Yes, but why? Because you care? Because you’re that kind of guy?
“That’s it? You were only worried some drunk tourist was going to accost me?”
“Yeah, what’s wrong with that?”
Stupid girl.
“Nothing. How very chivalrous of you.”
She hadn’t meant to sneer the words, but she wasn’t about to take them back. She kept looking for something that simply wasn’t there. She’d practically blasted him with her feelings and he was still oblivious.
Before she humiliated herself again, she climbed out of the car and slammed the door.
Hunter’s SUV shook as the door crashed closed and he was utterly stunned. What in the hell had he said now? He’d shown up to get her from work, had her car fixed, and she’d almost busted his door off? What the hell did she want him to say?
Against his better judgment, he jumped out of the car and followed her up the walk.
“Penny, stop! Why are you so pissed at me?”
She stopped to unlock the door, not even bothering to face him. “Because you’re a wimp.”
Okay, that was uncalled for. Heat prickled along his skin as anger boiled through him. She still wouldn’t look at him, and he finally had enough. He put his hand on her shoulder and spun her around to face him. “What the hell does that mean?”
Penny stepped into him and poked him in the chest. “It means that you can’t even admit why you drove me home tonight. You’re a wimp.”
“I told you, I was worried. I was trying to be a good guy.”
“You can be a good guy and still admit why you drove me home, why you got my car fixed. Be honest with yourself and with me.”
“I am—”
“You aren’t.”
“Penny, you are going to have to spell it out for me, because I have no idea what you’re getting at.”
“Fine. The reason you showed up tonight is simple. You want me, Gracin. But you don’t want to want me.”
Hunter sighed. “Of course I find you attractive. You’re beautiful—”
Penny cut him off. “No, you don’t just think I’m attractive. You want me. Like knee-weakening, skin-tingling, heart-pounding desire. I know that because there is no way I could feel this way about you and have it be one-sided.”
Hunter was thrown. He knew that Penny had a crush on him, but he thought they were friends. “Penny, you’re a lot younger than me—”
“Nine years is nothing, Hunter. We are both consenting adults.”
“But you still want to go out and party. I’m done with that.”
“Oh, so I don’t see you in the Grizzly with Jax and Dex every week?”
Dex was Hunter’s other good friend, who wasn’t doing much hanging out now that he had a serious girlfriend, Allie Fairchild. “Fine,” Hunter said. “I like to meet my friends for drinks. But if I had someone to come home to, I wouldn’t be there. I’d be home with them. I want to settle down. I want to get married and have kids.

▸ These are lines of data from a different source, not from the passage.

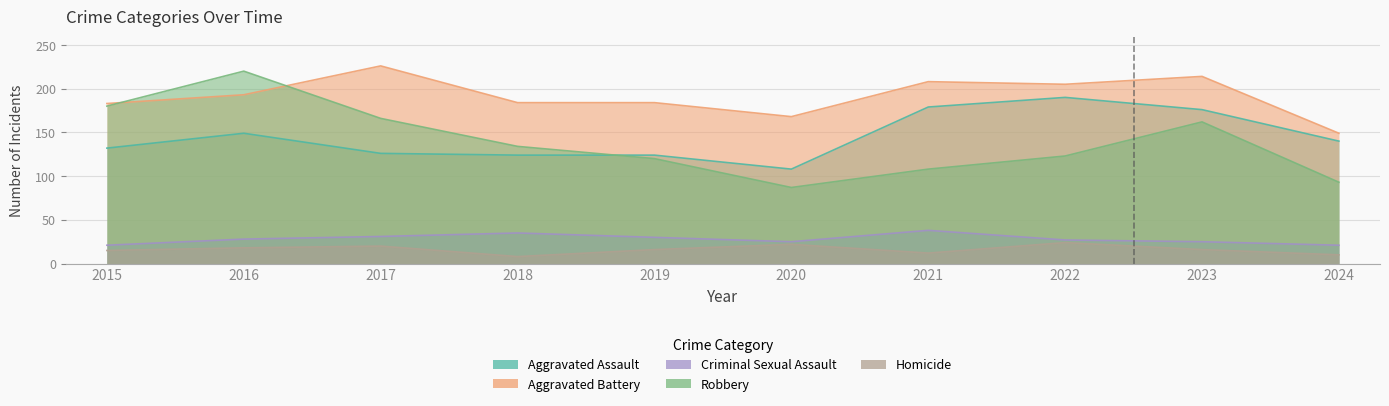

What is the difference between the highest and lowest values at 2024?

139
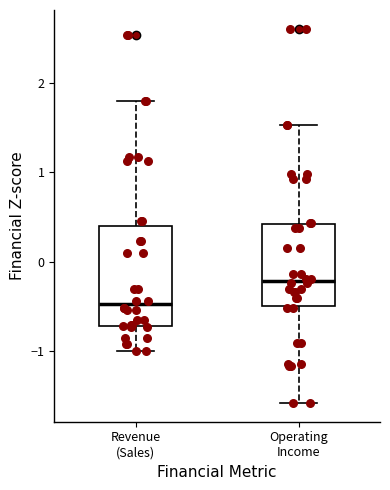

Which box has the lowest median line?

Revenue (Sales)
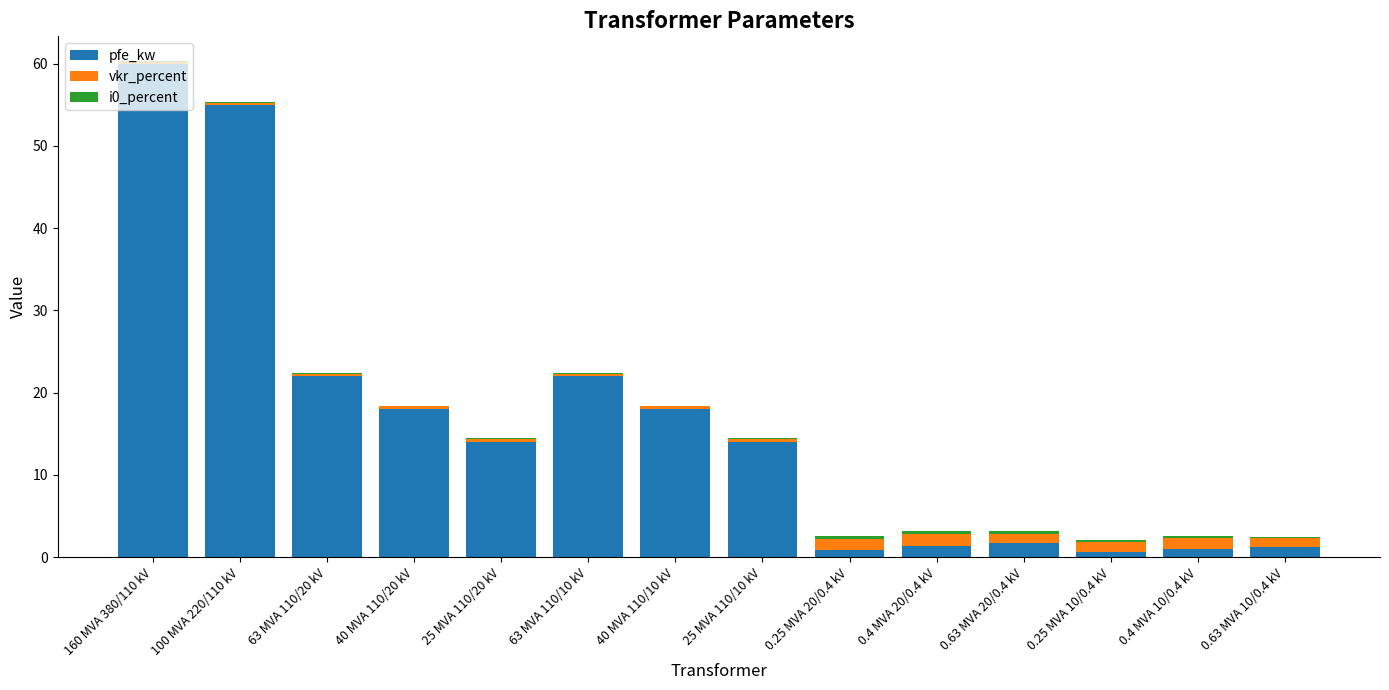

What is the approximate value of pfe_kw at 160 MVA 380/110 kV?

60.0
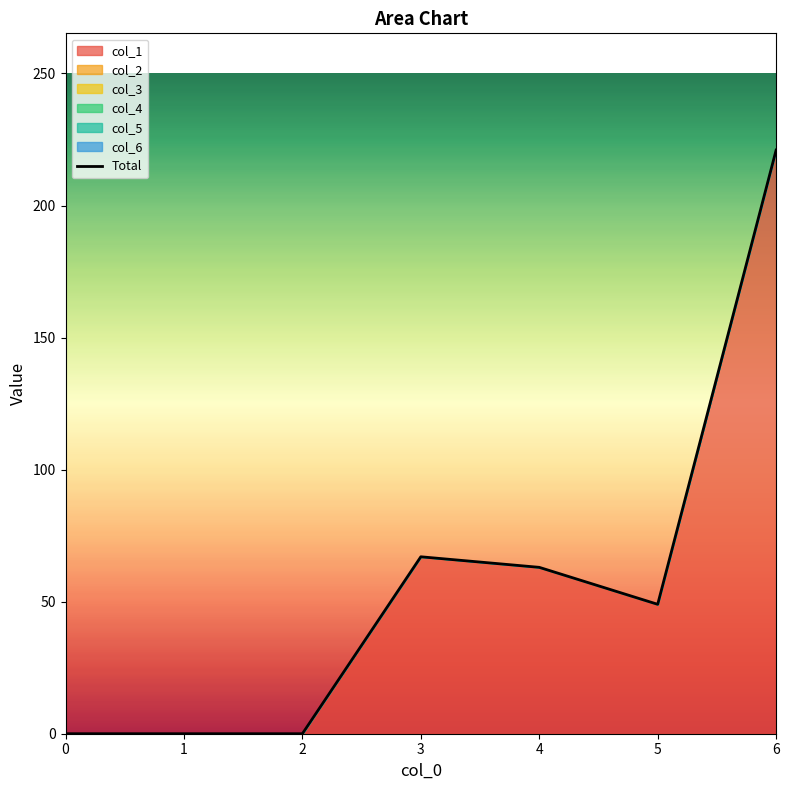

What is the value of the 5th point from the left?

63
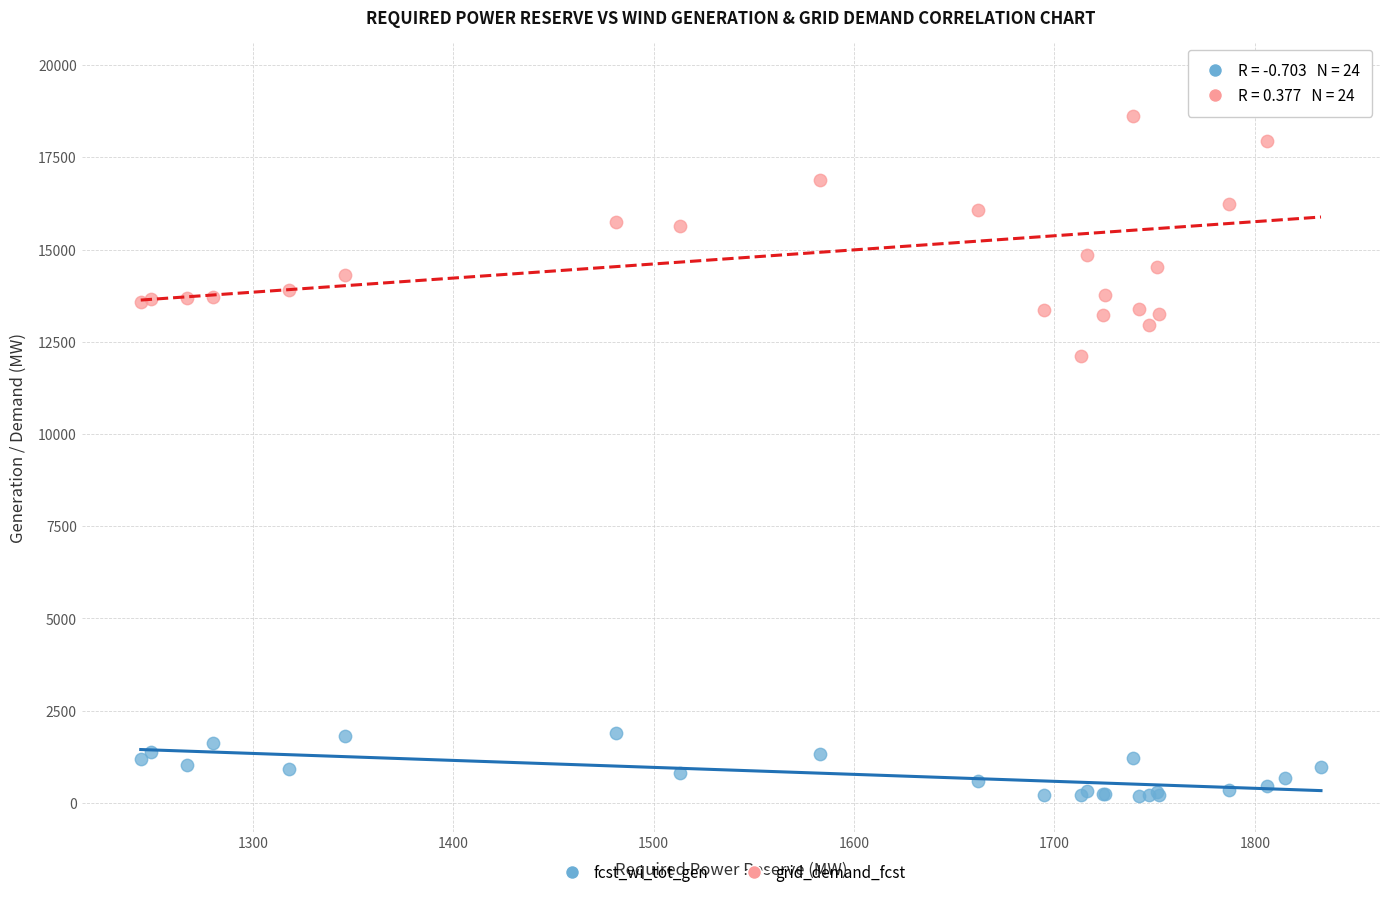

Which series reaches the maximum Y coordinate?

grid_demand_fcst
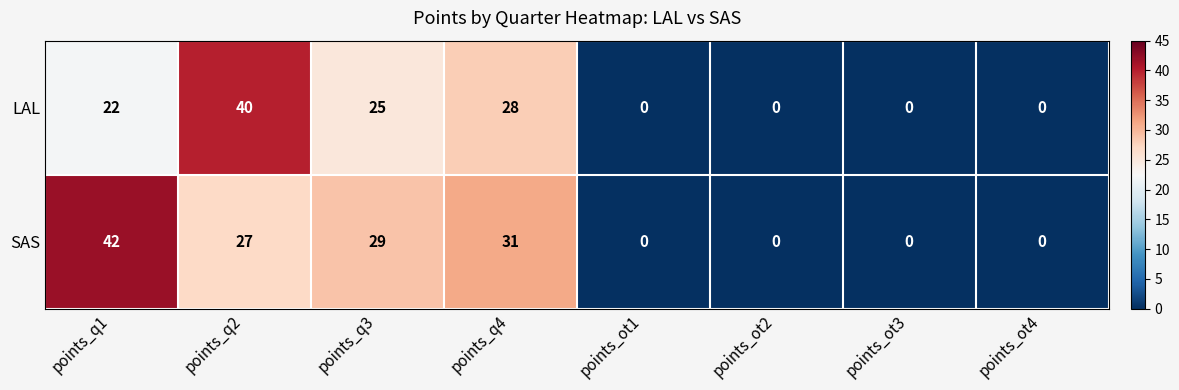

What is the difference between the maximum and second lowest values in the LAL series?

40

I’m thirty-five years old.”
“God, you say that as if you’ve only got a few years left! I want all those things, too, Hunter, but my life doesn’t have to stop for me to get them. I am ready to love someone forever, to be committed to only them, but I don’t think that means you have to close yourself off from the rest of the world. I know all this, and you’re seriously trying to tell me that you think I’m too young for you?”
“Penny, the first time we met, we almost slept together because we were both too drunk to think rationally.”